_Raw data:_
== Segment start ==

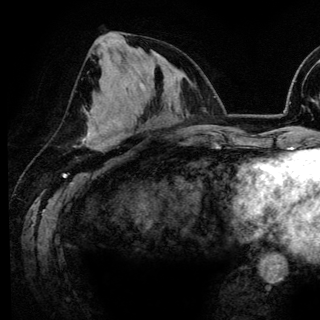
Breast MRI (dynamic contrast-enhanced), one axial slice. Position 63 of 148 along the scan axis. Cropped to one breast. Dynamic contrast-enhanced series, time point 2 of 6 at this slice position (early post-contrast). 3 T. TE 4.2 ms, TR 7.9 ms. 1.2 mm slice thickness. 320 × 320 image matrix, field of view 213 × 213 mm. Female patient.
Annotated regions visible in this slice (semi-automatic segmentation, software-assisted and operator-edited):
- enhancing-tissue mask used for the functional tumour volume (all voxels passing the contrast-enhancement thresholds inside the analysis volume; usually the tumour): box from (x=88, y=116) to (x=94, y=118) px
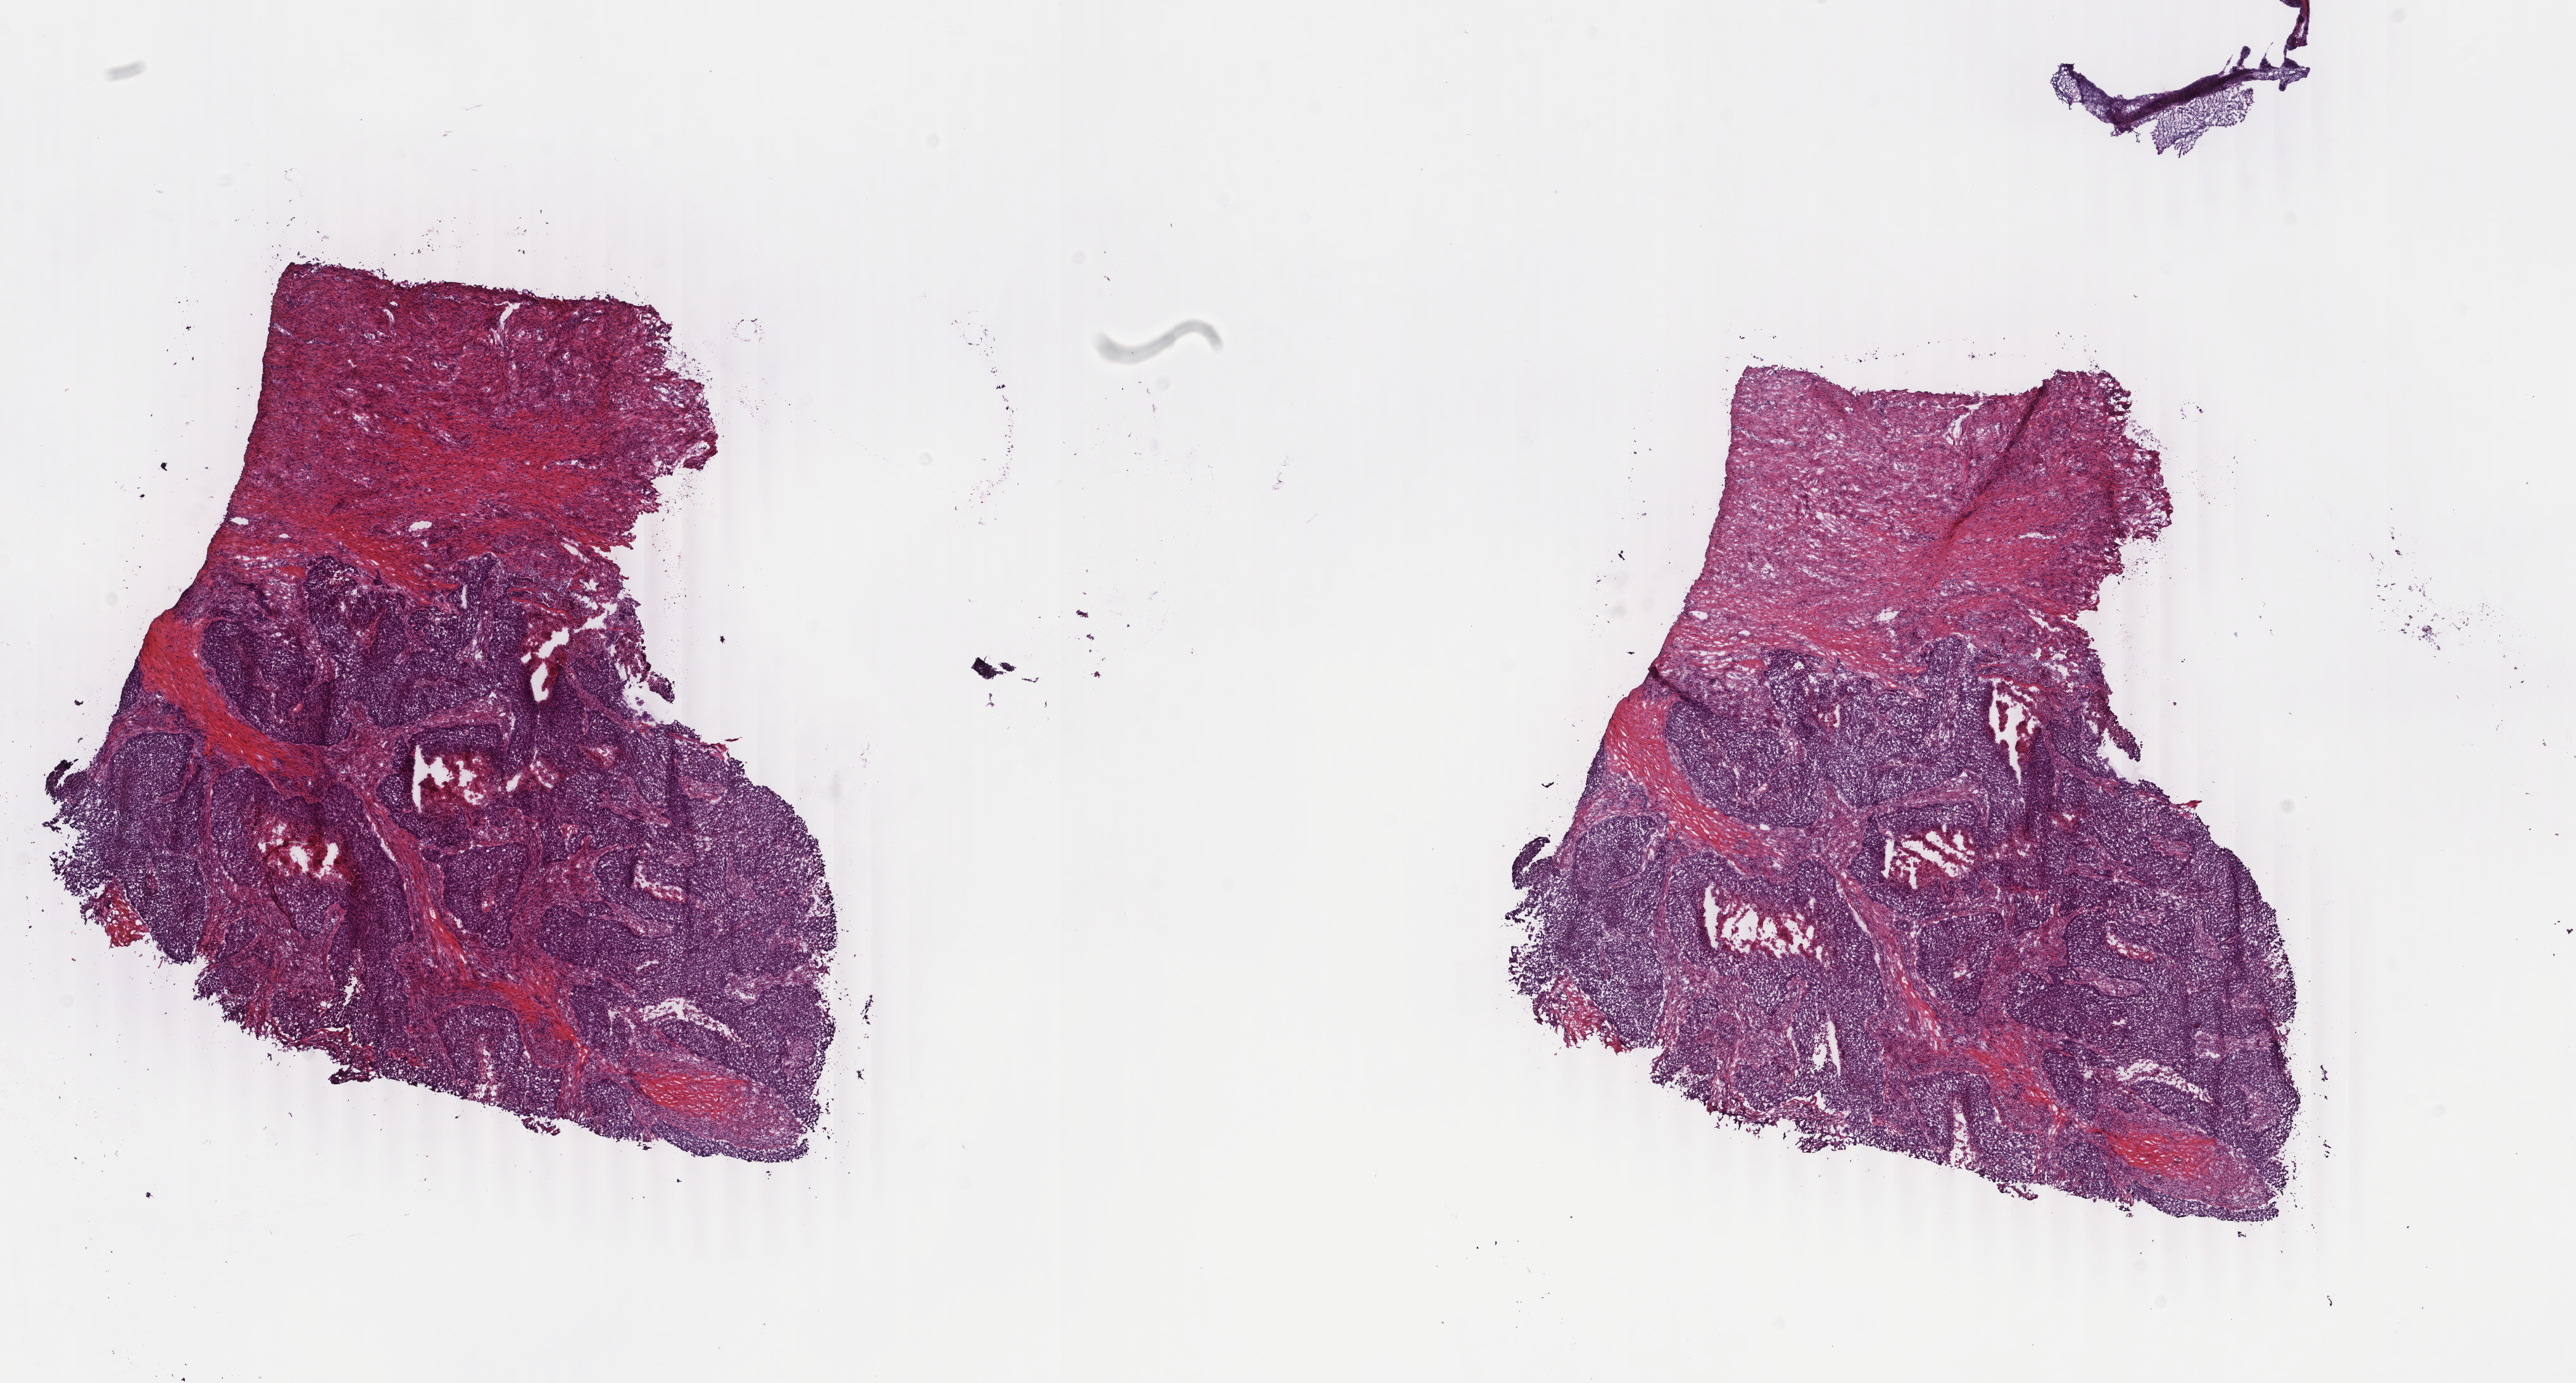
Digitized H&E-stained tissue section (whole slide) — whole scanned area (about 16.2 x 8.7 mm) shown as a low-resolution overview, frozen section from the top of the tissue portion, primary tumour sample from the uterus. Female, age 36 years at initial diagnosis. Histologic grade: G3 (poorly differentiated). Pathologist review of this section (percent, as recorded): tumour cells 70%, tumour nuclei 70%, normal cells 0%, stromal cells 30%, necrosis 0%. Inflammatory infiltration, as recorded: lymphocyte infiltration 40%, monocyte infiltration 20%, neutrophil infiltration 20%.
- lymph nodes positive (case pathology): 0 of 10 examined
- histologic diagnosis: Endometrioid adenocarcinoma, NOS
- FIGO stage: IIIA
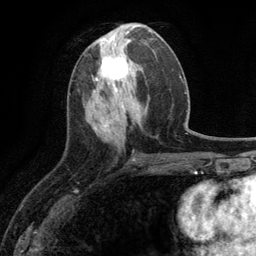
Breast MRI (dynamic contrast-enhanced), one axial slice; cropped to one breast; dynamic contrast-enhanced series, time point 2 of 6 at this slice position (early post-contrast); 3 T; TE 2.8 ms, TR 7.3 ms; 256 × 256 image matrix, field of view 180 × 180 mm. Female patient.
Outlined on this slice (semi-automatic segmentation, software-assisted and operator-edited):
- enhancing-tissue mask used for the functional tumour volume (all voxels passing the contrast-enhancement thresholds inside the analysis volume; usually the tumour): box from (x=95, y=50) to (x=129, y=90) px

== Segment end ==

_What you need to do:_
Word for word, restate all of the material above except its pictures.

_Reply:_
Breast MRI (dynamic contrast-enhanced), one axial slice. Position 63 of 148 along the scan axis. Cropped to one breast. Dynamic contrast-enhanced series, time point 2 of 6 at this slice position (early post-contrast). 3 T. TE 4.2 ms, TR 7.9 ms. 1.2 mm slice thickness. 320 × 320 image matrix, field of view 213 × 213 mm. Female patient.
Annotated regions visible in this slice (semi-automatic segmentation, software-assisted and operator-edited):
- enhancing-tissue mask used for the functional tumour volume (all voxels passing the contrast-enhancement thresholds inside the analysis volume; usually the tumour): box from (x=88, y=116) to (x=94, y=118) px
Digitized H&E-stained tissue section (whole slide) — whole scanned area (about 16.2 x 8.7 mm) shown as a low-resolution overview, frozen section from the top of the tissue portion, primary tumour sample from the uterus. Female, age 36 years at initial diagnosis. Histologic grade: G3 (poorly differentiated). Pathologist review of this section (percent, as recorded): tumour cells 70%, tumour nuclei 70%, normal cells 0%, stromal cells 30%, necrosis 0%. Inflammatory infiltration, as recorded: lymphocyte infiltration 40%, monocyte infiltration 20%, neutrophil infiltration 20%.
- lymph nodes positive (case pathology): 0 of 10 examined
- histologic diagnosis: Endometrioid adenocarcinoma, NOS
- FIGO stage: IIIA
Breast MRI (dynamic contrast-enhanced), one axial slice; cropped to one breast; dynamic contrast-enhanced series, time point 2 of 6 at this slice position (early post-contrast); 3 T; TE 2.8 ms, TR 7.3 ms; 256 × 256 image matrix, field of view 180 × 180 mm. Female patient.
Outlined on this slice (semi-automatic segmentation, software-assisted and operator-edited):
- enhancing-tissue mask used for the functional tumour volume (all voxels passing the contrast-enhancement thresholds inside the analysis volume; usually the tumour): box from (x=95, y=50) to (x=129, y=90) px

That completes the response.